П. М.: Во мне есть много от тех мест, откуда я родом. Я родился в сельской местности, это о чём-то да говорит: во времена, когда мне было десять-двенадцать лет, там, в деревне, и речи не шло об опросах общественного мнения, о телевизорах, даже о телефонах. Всё было общим, завещанным. Я и мои близкие, всех нас объединяло наше социальное положение и одновременно желание всё бросить. Я всегда возвращаюсь к этой теме в своих книгах, в частности в «Маленьких жизнях»: я пытаюсь выделить цветом чувство… чувство, при котором ты не принадлежишь к Республике Учёных (лат. Respublica literaria или фр. République des Lettres — наднациональное объединение учёных, существовавшее в эпоху Ренессанса и Просвещения. прим. ред.). Сомневаюсь, что я вообще к какой бы то ни было республике отношусь. К моему великому несчастью или в потеху своей гордыни, я могу позволить себе сказать — я одинок. Тотально изолирован.

О. Ж.: О вас говорят как о писателе, поставившем перед собой задачу покорить великий французский язык классической литературы, язык Гюго, Стендаля, Бальзака. Возникает подозрение, что вы не принадлежите современной эпохе. Можно ли утверждать, что вы не являетесь современным автором?

************

### [ЗАДАНИЕ 1]
В какой местности, согласно фрагменту интервью с П. М., он родился?
### [ЗАДАНИЕ 2]
Выпишите из фрагмента интервью с П. М. дословно отрывок, который начинается словами «О. Ж.: О вас говорят» и продолжается до слов «не являетесь современным автором?» включительно.
### [ЗАДАНИЕ 3]
Пожалуйста, допишите фрагмент интервью с П. М. после его последней реплики.

************

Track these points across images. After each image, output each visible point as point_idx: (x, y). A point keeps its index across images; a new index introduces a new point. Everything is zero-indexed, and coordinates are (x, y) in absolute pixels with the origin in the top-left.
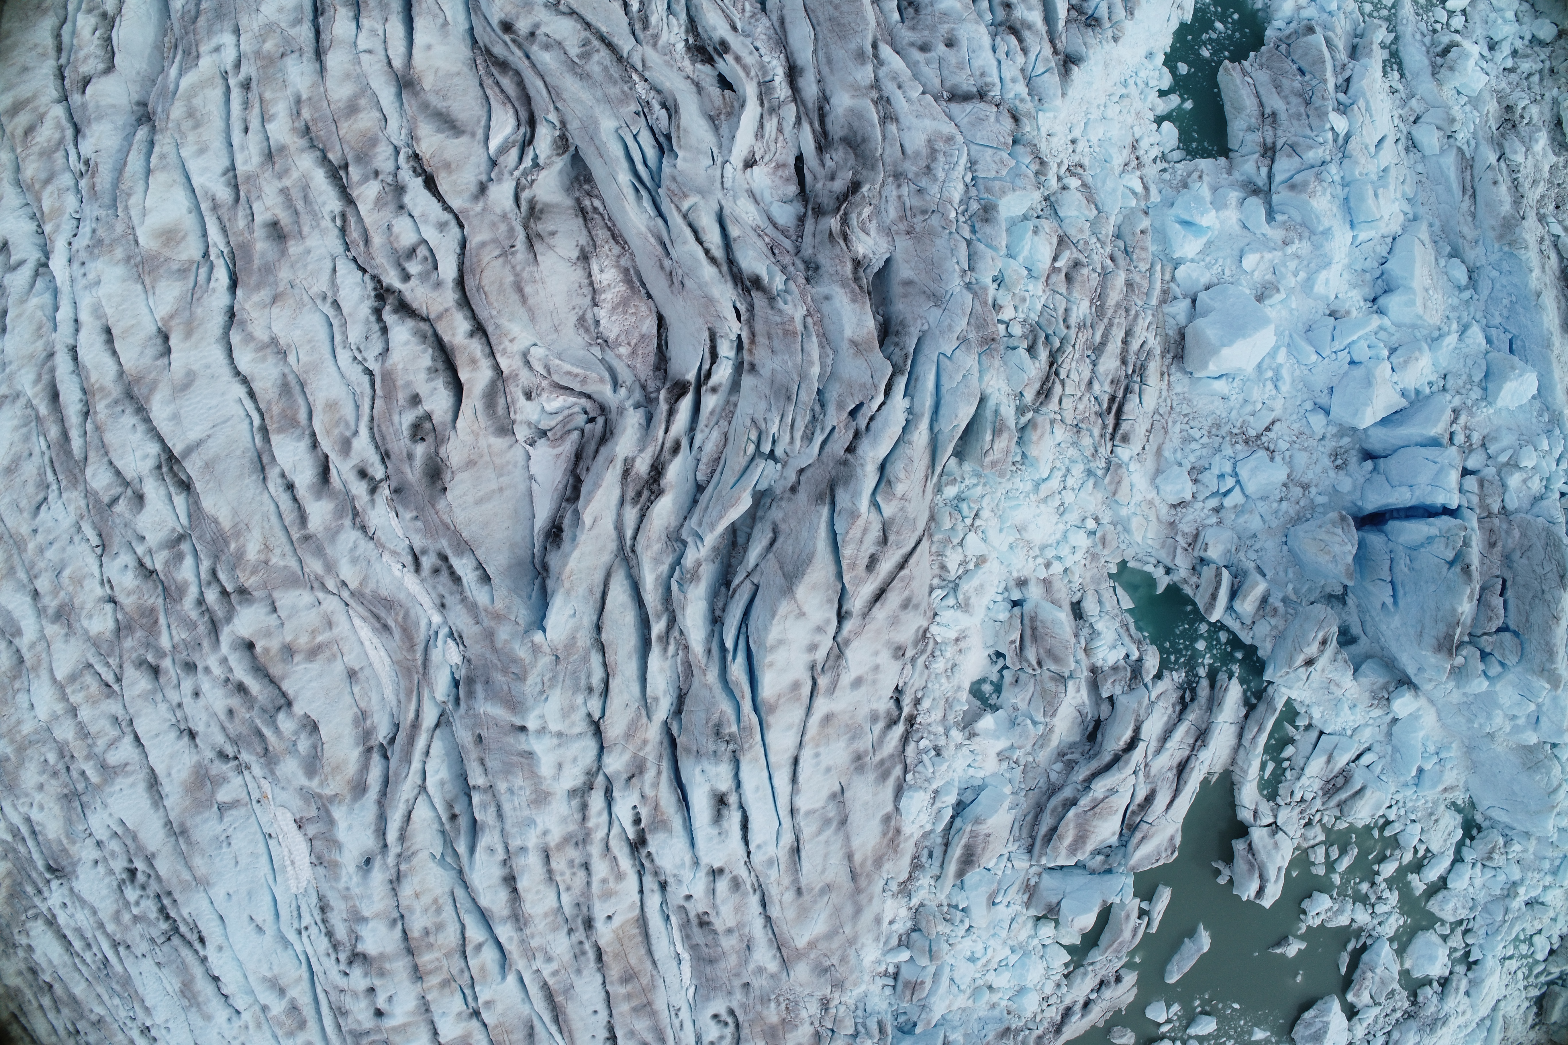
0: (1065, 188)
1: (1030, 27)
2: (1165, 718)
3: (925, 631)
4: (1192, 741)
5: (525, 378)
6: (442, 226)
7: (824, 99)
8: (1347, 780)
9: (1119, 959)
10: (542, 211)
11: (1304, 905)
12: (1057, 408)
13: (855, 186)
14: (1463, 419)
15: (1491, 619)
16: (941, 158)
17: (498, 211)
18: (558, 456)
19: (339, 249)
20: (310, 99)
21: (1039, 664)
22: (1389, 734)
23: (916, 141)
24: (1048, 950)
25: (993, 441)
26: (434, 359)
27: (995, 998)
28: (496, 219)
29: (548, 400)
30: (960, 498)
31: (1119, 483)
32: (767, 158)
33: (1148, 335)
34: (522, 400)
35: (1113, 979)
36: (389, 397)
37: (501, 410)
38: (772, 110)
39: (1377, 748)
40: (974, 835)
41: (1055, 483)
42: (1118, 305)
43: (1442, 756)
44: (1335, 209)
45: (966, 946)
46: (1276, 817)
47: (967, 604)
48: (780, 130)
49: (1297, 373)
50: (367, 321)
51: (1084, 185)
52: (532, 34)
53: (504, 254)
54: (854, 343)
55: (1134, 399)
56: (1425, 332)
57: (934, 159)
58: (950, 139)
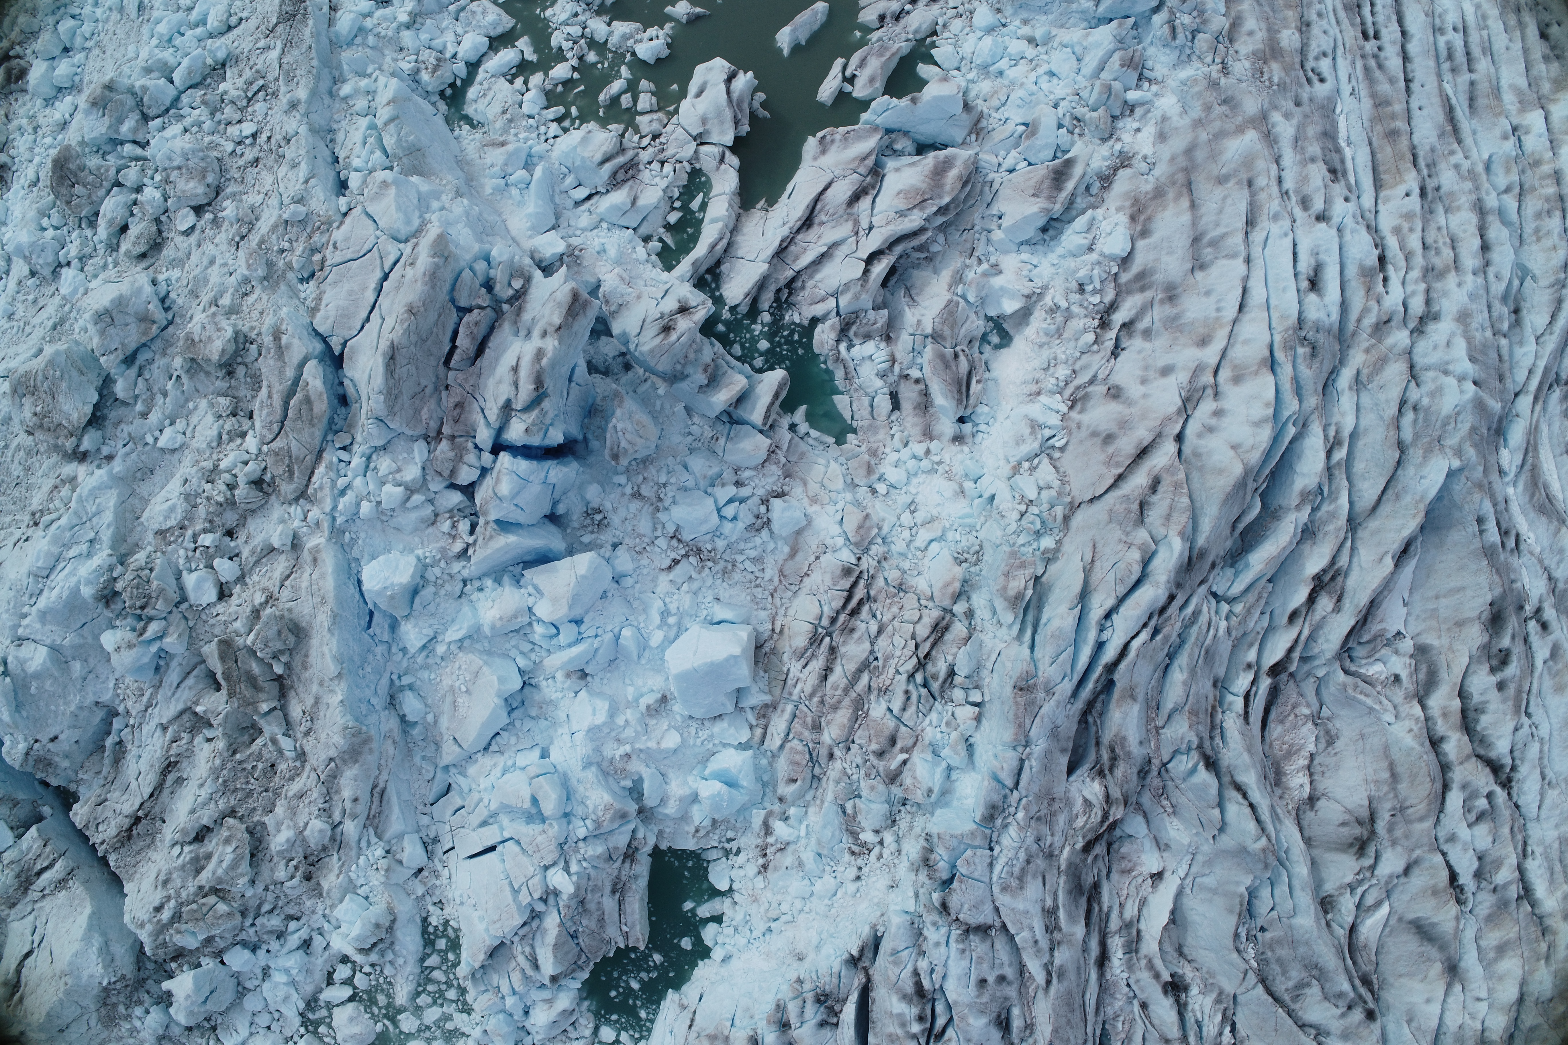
0: (877, 832)
2: (818, 276)
3: (1071, 408)
4: (792, 248)
5: (1398, 695)
6: (1452, 838)
8: (614, 174)
9: (880, 39)
10: (1351, 845)
11: (666, 52)
12: (925, 612)
13: (1087, 848)
14: (458, 547)
15: (477, 324)
16: (1017, 870)
17: (1399, 849)
18: (1382, 621)
19: (1529, 825)
20: (1538, 961)
21: (956, 356)
22: (558, 216)
23: (1033, 889)
24: (956, 65)
25: (1026, 588)
26: (1477, 721)
27: (1026, 30)
28: (1404, 842)
29: (1381, 673)
30: (1038, 534)
31: (860, 527)
32: (1140, 880)
33: (798, 674)
34: (1404, 675)
35: (888, 20)
36: (1519, 691)
37: (1424, 668)
38: (1128, 925)
39: (570, 203)
40: (1052, 199)
41: (923, 536)
42: (835, 708)
43: (503, 182)
44: (581, 789)
45: (1060, 89)
46: (696, 152)
47: (1033, 427)
49: (641, 618)
50: (1522, 760)
51: (854, 835)
52: (1350, 1008)
53: (1403, 809)
54: (1133, 698)
55: (828, 611)
56: (478, 646)
57: (1023, 870)
58: (1004, 889)
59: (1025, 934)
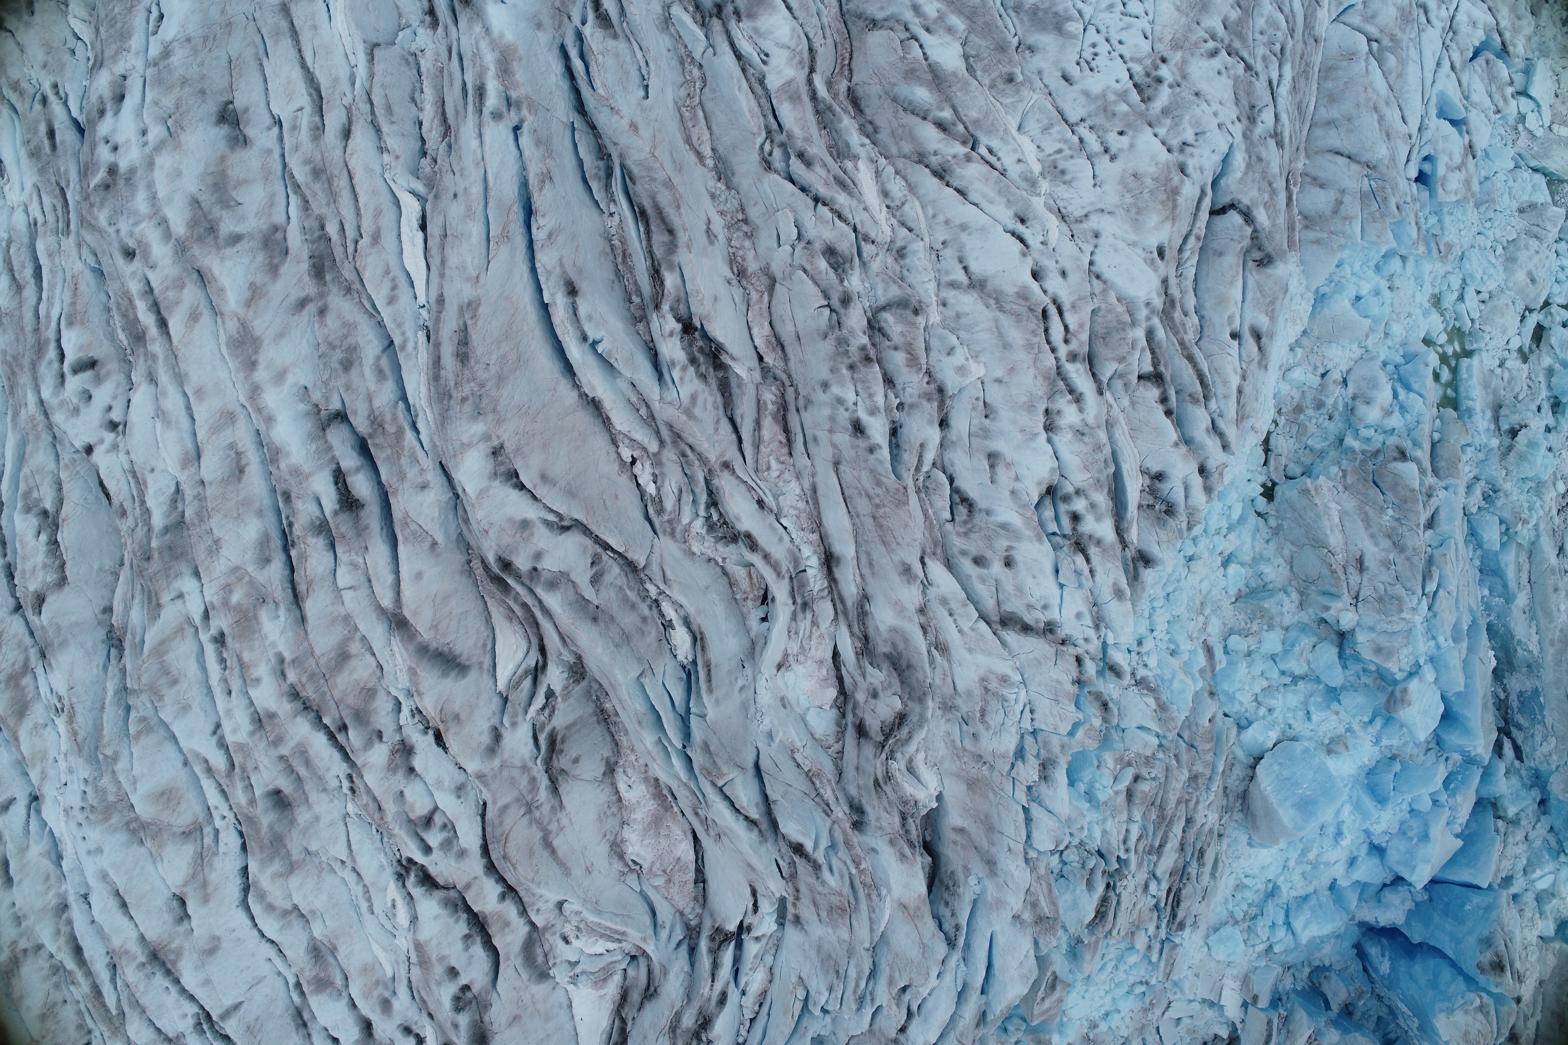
7: (866, 597)
48: (814, 623)
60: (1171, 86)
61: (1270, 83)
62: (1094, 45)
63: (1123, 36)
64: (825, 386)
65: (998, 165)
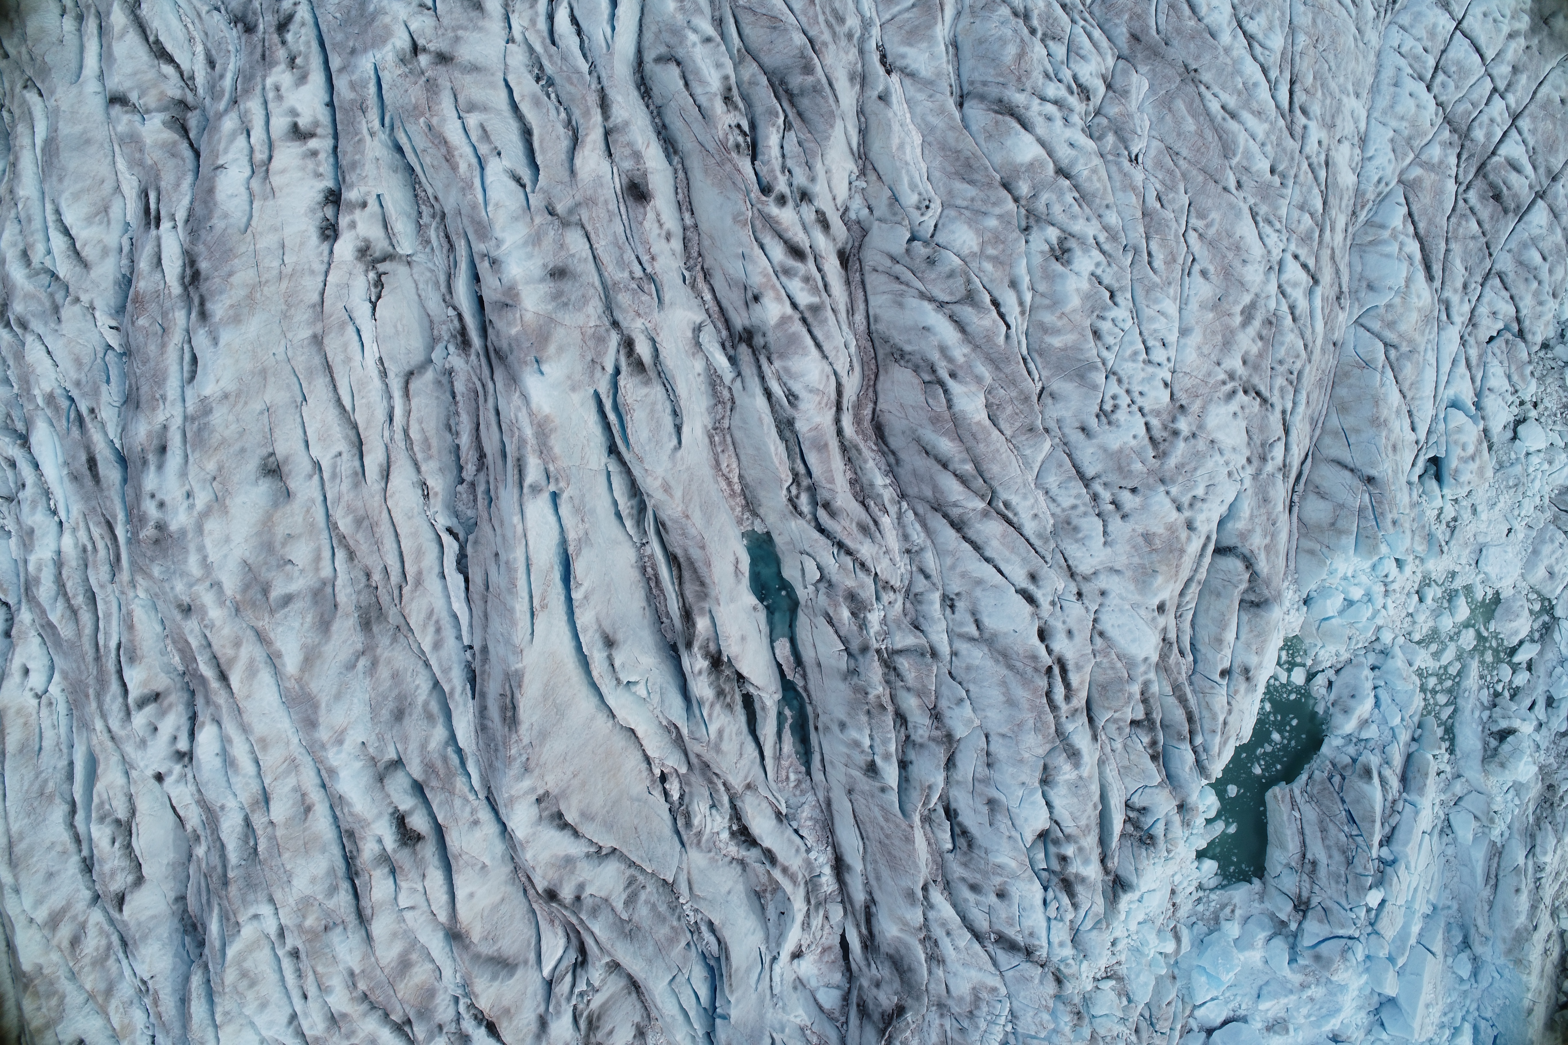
1: (1083, 880)
7: (872, 902)
13: (900, 1010)
16: (984, 1007)
20: (363, 971)
23: (962, 989)
32: (813, 947)
38: (819, 905)
48: (826, 919)
52: (578, 898)
57: (978, 1008)
58: (994, 990)
59: (962, 944)
60: (1186, 439)
61: (1284, 412)
62: (1114, 397)
63: (1145, 389)
64: (843, 726)
65: (1015, 520)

************

### [ОТВЕТ 1]
В сельской местности.

### [ОТВЕТ 2]
О. Ж.: О вас говорят как о писателе, поставившем перед собой задачу покорить великий французский язык классической литературы, язык Гюго, Стендаля, Бальзака. Возникает подозрение, что вы не принадлежите современной эпохе. Можно ли утверждать, что вы не являетесь современным автором?

### [ОТВЕТ 3]
П. М.: Знаете, это вопрос, над которым я давно и напряженно размышляю. Конечно, у меня была идея покорить великий французский язык классиков, когда я работал над «Маленькими жизнями», и я его покорил. Но, если задуматься, что в конечном итоге представляет собой язык классиков — для нас сегодня и для них тогда? Что это вообще за язык? Само собой, мы можем рассуждать о форме. Но для меня язык не подразумевает вопроса формы. Для меня это прежде всего вопрос эмоций, интенсивных и разных, тут же напечатанных в текстовой форме. Но эта история с современностью… Вот вы, к примеру, вы читаете мою книгу. Вы находите её устаревшей?

О. Ж.: Я?

П. М.: Да, вы.

О. Ж.: Я? Нет. Я бы так не сказала.

П. М.: Тогда что это? (смеются) Да, разумеется, так писали в девятнадцатом веке. Я подчеркивал неоднократно, и кто-то из критиков подхватил эту мысль, что «Маленькие жизни» — это последняя книга девятнадцатого века. Но и всё то, что я писал потом… Кто знает, чем это было на самом деле.

О. Ж.: В книге «Маленькие жизни» вы пишете о судьбах незамеченных и неучтённых — о простых людях, деклассированных, забытых, не обладающих ни социальным статусом, ни громким голосом, способным во всеуслышание заявить о своём существовании. В работах известного историка Алена Корбена мы встречаем созвучную мысль о молчаливом и незавидном положении крестьянина в социальной иерархии XIX века: речь крестьянина немногословна и точна прежде всего потому, что разглашение каких бы то ни было тайн, прежде всего семейных, надолго оставалось под строгим запретом. Корбен предлагает, в некотором смысле, написать новую историю молчания. Можем ли мы утверждать, что писателю приписывают роль того, кто должен придать это красноречивое молчание огласке?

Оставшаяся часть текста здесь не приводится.